**WORK TO BE COMPLETED:** Write out, as an exact transcription, the line that has "Buchholz, GORDIEVSKY DMITRY: 10.25 -> 7.03" and each line after it through the end of the data below.

(Edit tracking data)
= = = = = = =
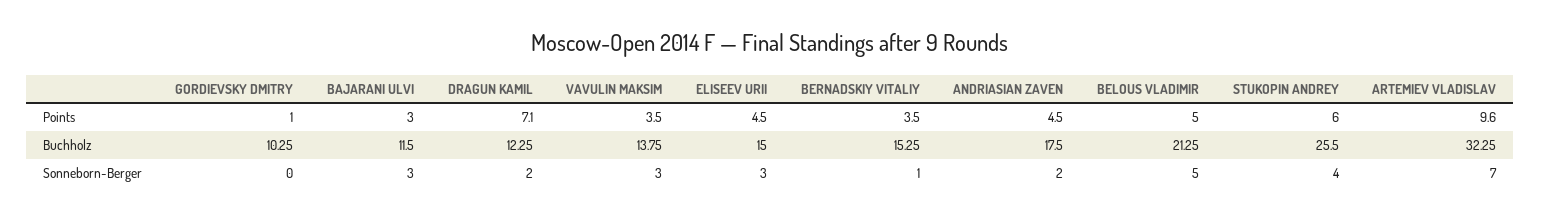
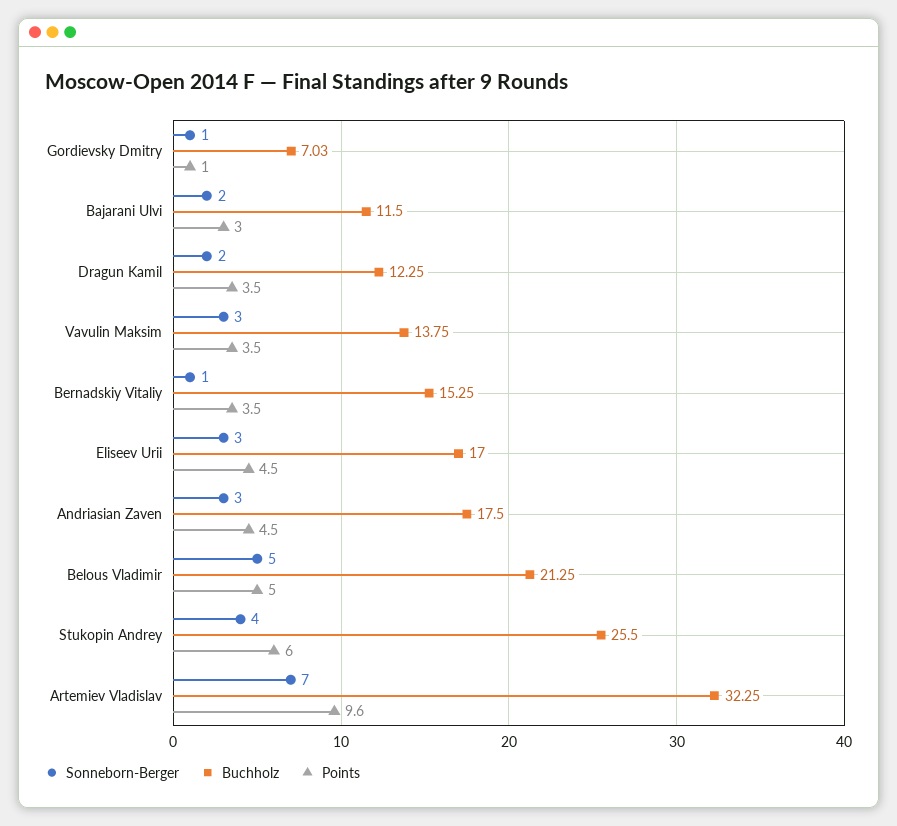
Points, DRAGUN KAMIL: 7.1 -> 3.5
Buchholz, GORDIEVSKY DMITRY: 10.25 -> 7.03
Buchholz, ELISEEV URII: 15 -> 17
Sonneborn-Berger, GORDIEVSKY DMITRY: 0 -> 1
Sonneborn-Berger, BAJARANI ULVI: 3 -> 2
Sonneborn-Berger, ANDRIASIAN ZAVEN: 2 -> 3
= = = = = = =
**RESPONSE BOX:**
Buchholz, GORDIEVSKY DMITRY: 10.25 -> 7.03
Buchholz, ELISEEV URII: 15 -> 17
Sonneborn-Berger, GORDIEVSKY DMITRY: 0 -> 1
Sonneborn-Berger, BAJARANI ULVI: 3 -> 2
Sonneborn-Berger, ANDRIASIAN ZAVEN: 2 -> 3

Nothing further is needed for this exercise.